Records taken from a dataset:
○ ○ ○

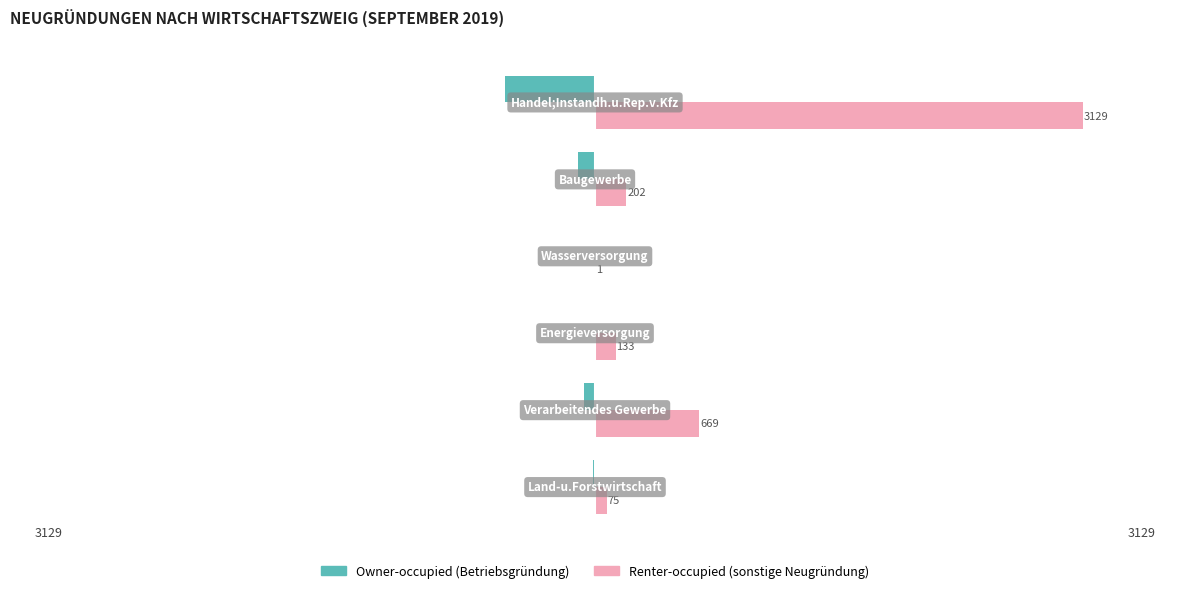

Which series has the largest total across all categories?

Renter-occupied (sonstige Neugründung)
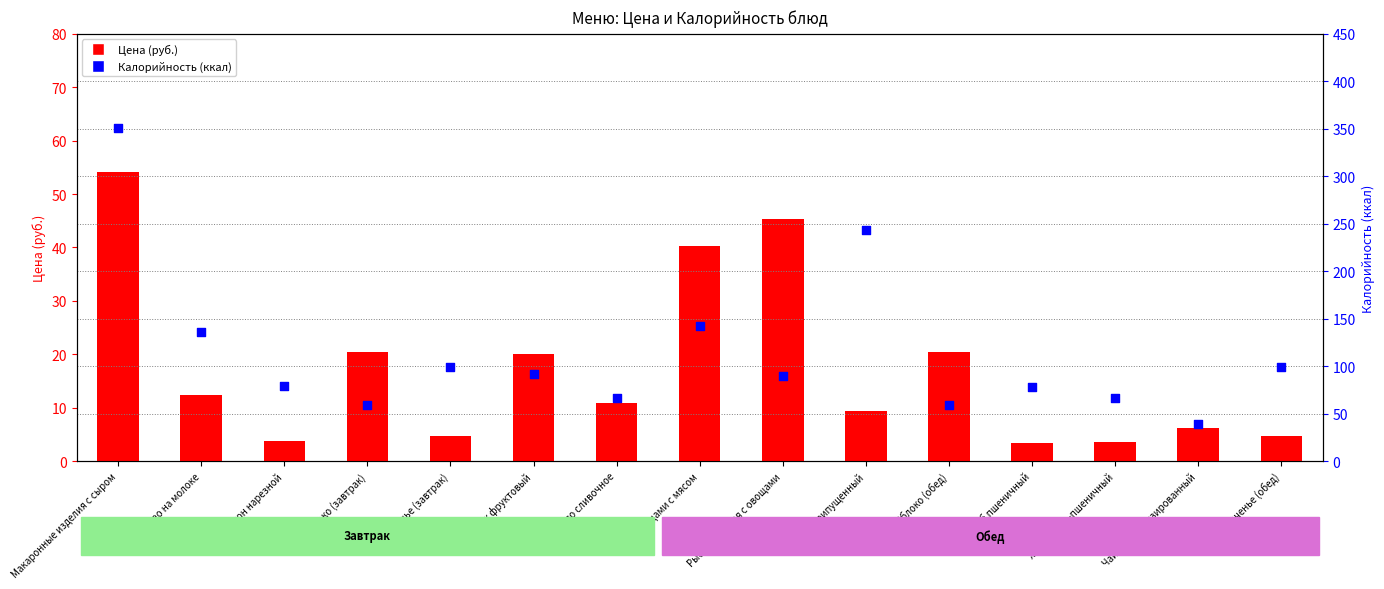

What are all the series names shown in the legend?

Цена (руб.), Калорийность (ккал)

○ ○ ○

Brief
Reproduce all of the records above word for word, leaving out the pictures.

Final answer
Which series has the largest total across all categories?

Renter-occupied (sonstige Neugründung)

What are all the series names shown in the legend?

Цена (руб.), Калорийность (ккал)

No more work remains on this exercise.